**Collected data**
▽
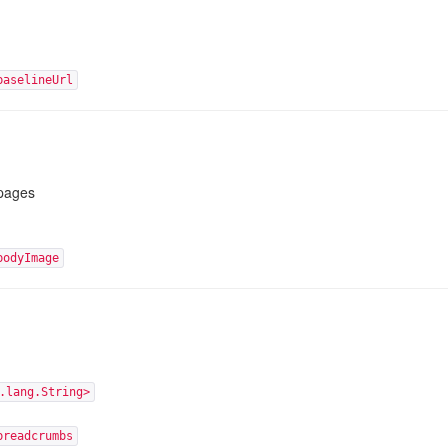
baselineUrl
pages
bodyImage
.lang.String>
breadcrumbs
△
**Problem**
The data above needs to be retyped exactly, with the images left out.

**Output for this task**
baselineUrl
pages
bodyImage
.lang.String>
breadcrumbs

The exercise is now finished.